Figure 9 summarizes and compares the incidence of occurrence (number of positive cells) of the giant slow inward current after different treatments. Clearly, pretreatment of cells with Gd3+, TPEN, strychnine, or BAPTA before MeHg exposure did not significantly alter the incidence of occurrence of MeHg-induced giant slow inward current in cerebellar Purkinje cells. In contrast, both anion channel blockers, niflumic acid and DIDS, effectively blocked appearance of this giant current.
Discussion
The primary goal of the present study was to follow up at the mechanistic level on our previous observations and to attempt to identify the ionic origin of the transient giant slow inward current induced by MeHg in Purkinje cells in cerebellar slices. Consistent with our previous findings (Yuan and Atchison, 2003), acute bath application of 10 to 100 MeHg induced a transient, giant slow inward current in cerebellar Purkinje cells in a concentration- and time-dependent manner. This giant slow inward current was insensitive to TTX, to the nonspecific cation channel blocker Gd3+, and the Zn2+ chelator TPEN. It was not inducible when cells were held at a holding potential near the equilibrium potentials for Cl– under either low-[Cl–]i or symmetrical [Cl–] conditions. The glycine receptor antagonist strychnine, like the GABAA receptor antagonists tested in our previous study (Yuan and Atchison, 2003), was ineffective at preventing appearance of this MeHg-induced giant current. This giant slow inward current was sensitive to the Cl– channel blocker niflumic acid and DIDS in a voltage-dependent manner. Reducing [Ca2+]e or intracellular dialysis of cells with the Ca2+ chelator BAPTA failed to prevent induction by MeHg of this giant slow inward current.

> _Questions on the material_
1: Do these statements agree with the Purkinje cell passage? (a) Pretreatment with BAPTA prevented the MeHg-induced giant slow inward current. (b) The giant slow inward current was insensitive to TTX. (c) Niflumic acid and DIDS blocked the appearance of the giant current. Answer yes or no for each, and quote the passage's deciding words.
2: Extract the part of the Purkinje cell passage that runs from "Figure 9 summarizes" up to and including "this giant current.", keeping every word unchanged.
The entries that come next are separate material with no connection to the Purkinje cell passage.

> _Extracted information_
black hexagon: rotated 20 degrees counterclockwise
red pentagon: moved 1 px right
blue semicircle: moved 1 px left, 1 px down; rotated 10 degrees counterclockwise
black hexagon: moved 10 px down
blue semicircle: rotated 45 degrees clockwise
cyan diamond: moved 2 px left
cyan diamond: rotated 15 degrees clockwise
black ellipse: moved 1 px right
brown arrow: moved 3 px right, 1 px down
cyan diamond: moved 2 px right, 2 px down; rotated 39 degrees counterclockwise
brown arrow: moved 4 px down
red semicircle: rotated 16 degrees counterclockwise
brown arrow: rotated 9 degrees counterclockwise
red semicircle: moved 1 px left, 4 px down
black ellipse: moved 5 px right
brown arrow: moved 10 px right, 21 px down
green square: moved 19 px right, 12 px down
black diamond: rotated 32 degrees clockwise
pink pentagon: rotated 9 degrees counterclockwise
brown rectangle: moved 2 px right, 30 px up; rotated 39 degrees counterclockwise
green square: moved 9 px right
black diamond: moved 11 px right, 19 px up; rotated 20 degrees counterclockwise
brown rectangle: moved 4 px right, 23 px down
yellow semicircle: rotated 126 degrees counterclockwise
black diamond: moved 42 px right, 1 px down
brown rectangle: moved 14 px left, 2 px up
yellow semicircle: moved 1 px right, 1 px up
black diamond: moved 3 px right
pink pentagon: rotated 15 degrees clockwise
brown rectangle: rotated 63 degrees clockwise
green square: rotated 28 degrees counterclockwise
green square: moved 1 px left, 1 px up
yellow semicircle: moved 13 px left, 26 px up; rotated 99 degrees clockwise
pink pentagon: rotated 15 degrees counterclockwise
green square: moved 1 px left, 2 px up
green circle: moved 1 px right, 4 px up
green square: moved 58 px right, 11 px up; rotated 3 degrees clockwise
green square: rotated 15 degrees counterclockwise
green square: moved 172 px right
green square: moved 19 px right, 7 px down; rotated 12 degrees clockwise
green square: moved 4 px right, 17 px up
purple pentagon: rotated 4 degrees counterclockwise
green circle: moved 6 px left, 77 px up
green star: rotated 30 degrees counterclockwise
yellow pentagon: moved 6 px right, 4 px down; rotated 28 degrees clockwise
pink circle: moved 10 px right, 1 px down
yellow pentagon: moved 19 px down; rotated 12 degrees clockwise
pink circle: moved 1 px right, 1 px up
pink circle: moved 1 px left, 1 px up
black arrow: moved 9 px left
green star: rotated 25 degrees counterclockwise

> _Solved problems_
1:
(a) No: "pretreatment of cells with Gd3+, TPEN, strychnine, or BAPTA before MeHg exposure did not significantly alter the incidence of occurrence of MeHg-induced giant slow inward current"
(b) Yes: "This giant slow inward current was insensitive to TTX"
(c) Yes: "both anion channel blockers, niflumic acid and DIDS, effectively blocked appearance of this giant current"

2:
Figure 9 summarizes and compares the incidence of occurrence (number of positive cells) of the giant slow inward current after different treatments. Clearly, pretreatment of cells with Gd3+, TPEN, strychnine, or BAPTA before MeHg exposure did not significantly alter the incidence of occurrence of MeHg-induced giant slow inward current in cerebellar Purkinje cells. In contrast, both anion channel blockers, niflumic acid and DIDS, effectively blocked appearance of this giant current.